Empezamos en el restaurante Los Adobes y terminamos en la casa de uno de ellos - disfrutando de una muy buena tertulia y unos whiskys al lado de la piscina - hasta altas horas de la noche. No faltaron las llamadas telefónicas de las esposas - derecho ineludible de la mujer aún se trate de un esposo exmiembro numerario del Opus Dei - chequeando la actividad de los que ahi estábamos.


Esta vez he de reconocer que habían 2 generaciones ahí presentes - 3 a 1 de hecho - pues yo era el "más jovencillo" ... aquello tenía el sabor a reunión de viejos conocidos y por tanto de anécdotas que para mí no eran muy conocidas... Ese tema ya lo hemos tratado en este Blog y no vale la pena repetirlo; pues los fantasmas del Opus Dei - aquellos que estuvieron y que fueron borrados de todo registro, fotografía, tradición oral, etc. - eran personas de CARNE Y HUESO.


Así que haber estado reunido con tan "históricos personajes" - sin ofender obviamente - le remueve por dentro a uno las entrañas y le deja muchas cosas buenas.


Lo cierto es que al oír y ver a exmiembros del Opus Dei reunidos, uno llega a la certeza de que la vida del ser humano SIEMPRE ES LA MISMA COSA... son "modos de vivir" que la persona - por las circunstancias que sean - debe afrontar día a día, minuto a minuto.
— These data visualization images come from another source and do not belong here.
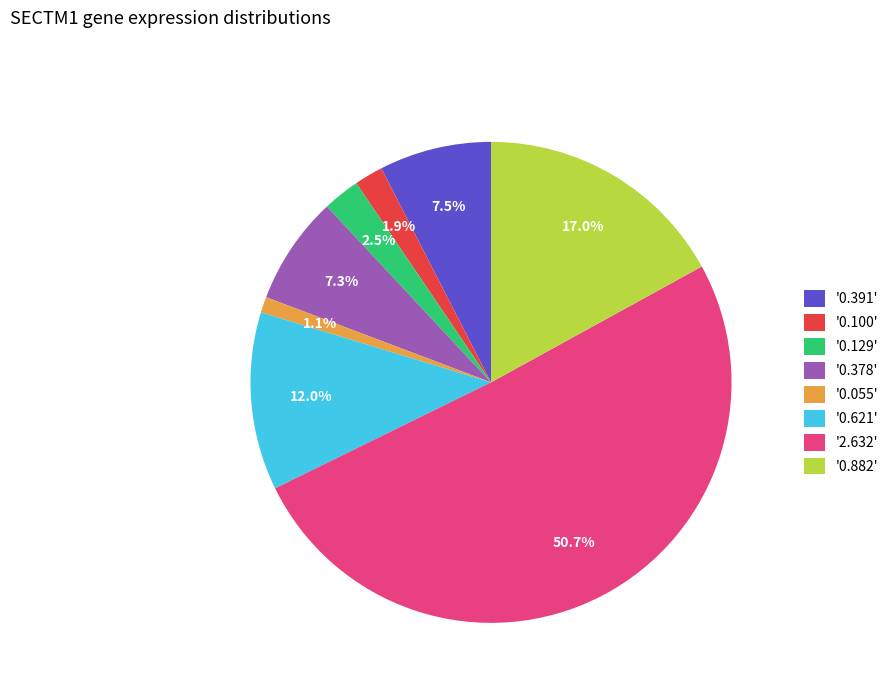

Between '0.882' and '2.632', which is larger?

'2.632'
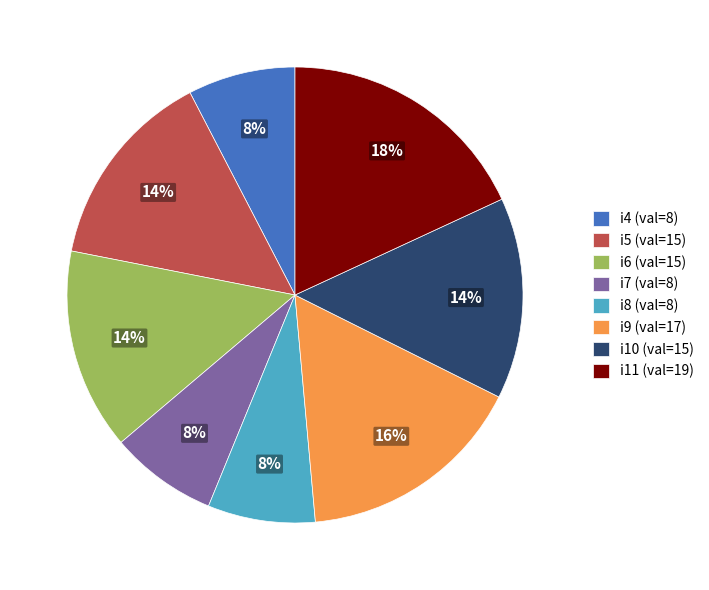

Is the sum of i8 and i10 greater than half?

No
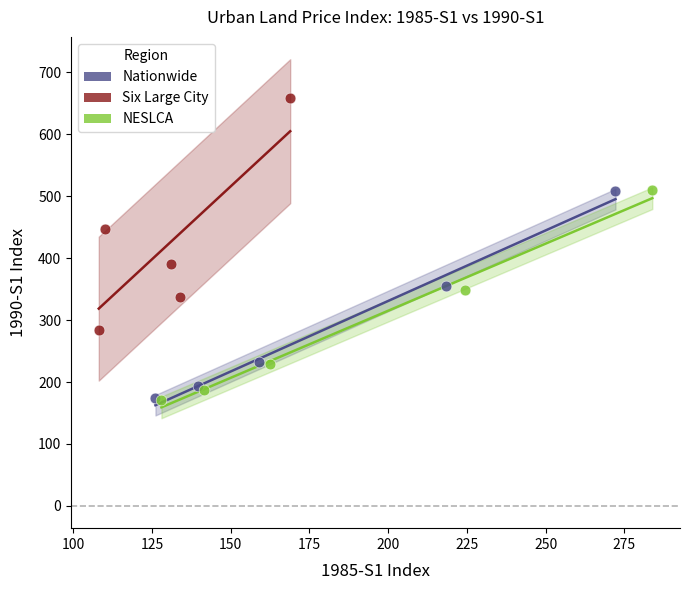

Which series contains the highest Y value?

Six Large City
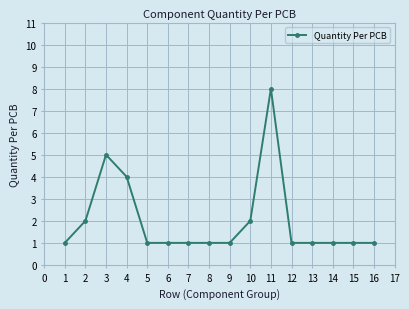

What is the ratio of the value at 10 to the value at 8?

2.0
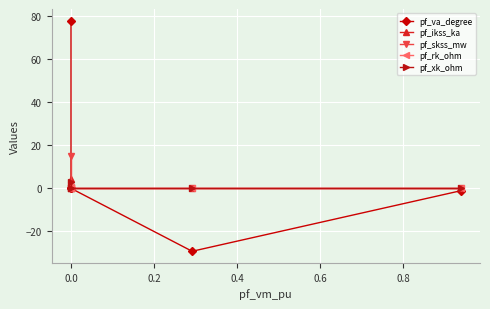

What is the value of the pf_rk_ohm point at the 1st from the left?

0.6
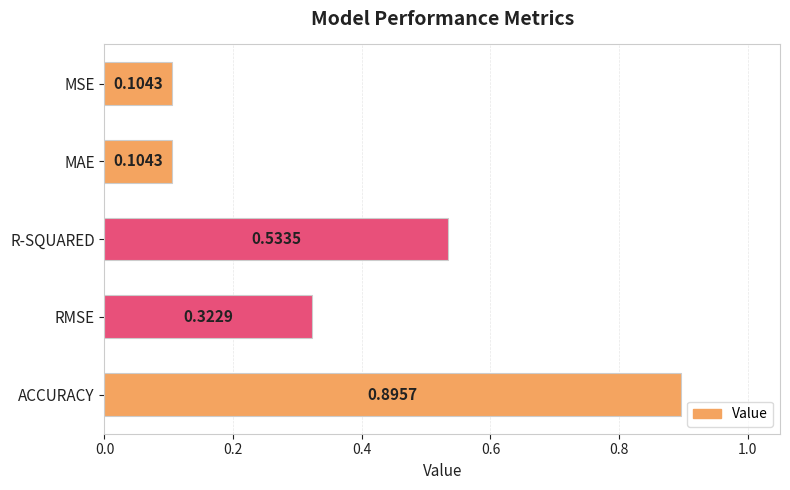

Which category has the highest value across all series?

ACCURACY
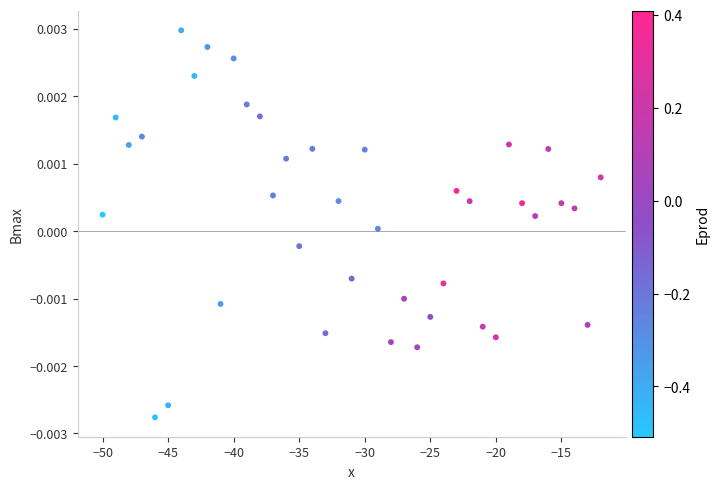

What is the range of X values (max minus min)?

38.0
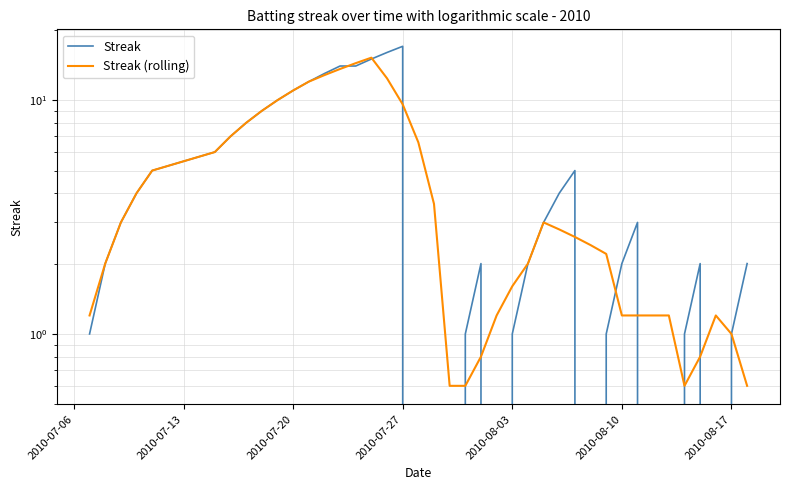

How many positive values does the Streak series have?

32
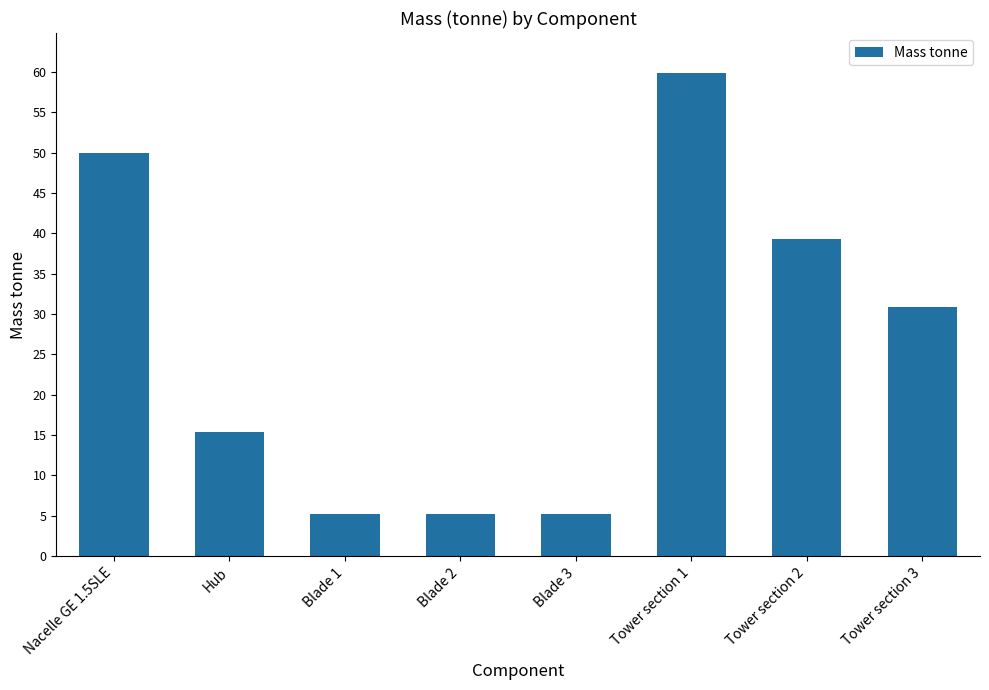

Reading left to right, extract all data points from this chart.

Nacelle GE 1.5SLE=50.0	Hub=15.4	Blade 1=5.2	Blade 2=5.2	Blade 3=5.2	Tower section 1=59.8	Tower section 2=39.3	Tower section 3=30.9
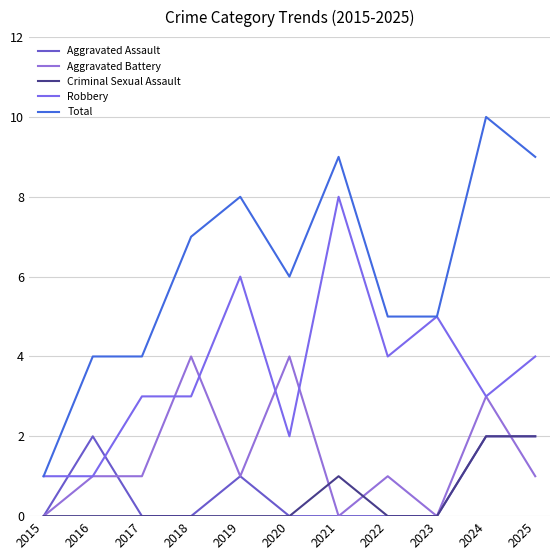

In Robbery, how many points are lower than both neighbors (excluding endpoints)?

3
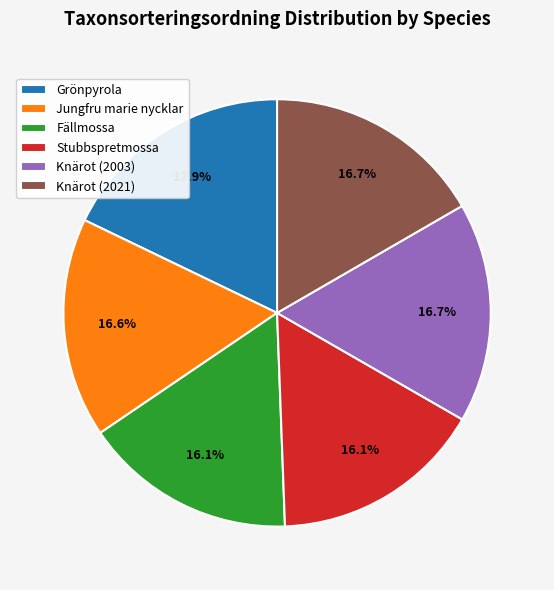

What percentage is the Grönpyrola slice, to the nearest percent?

18%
En realidad, no somos tan distintos a los que aun siguen siendo del Opus Dei - ok, está bien, somos más libres, decidimos por nosotros mismos y no por lo que nos diga un director, etc - pues debemos afrontar las obligaciones (gustosas o no) que tenemos, la monotonía del día a día, la misma esposa que espera en casa, la alegría de los hijos, etc.


Al final de la reunión concluimos que lo bueno de todo lo que nos pasó en el Opus Dei fue y es los amigos que ahi hicimos... y que se potencializan por el hecho de haber salido del mismo y tener así algo en común.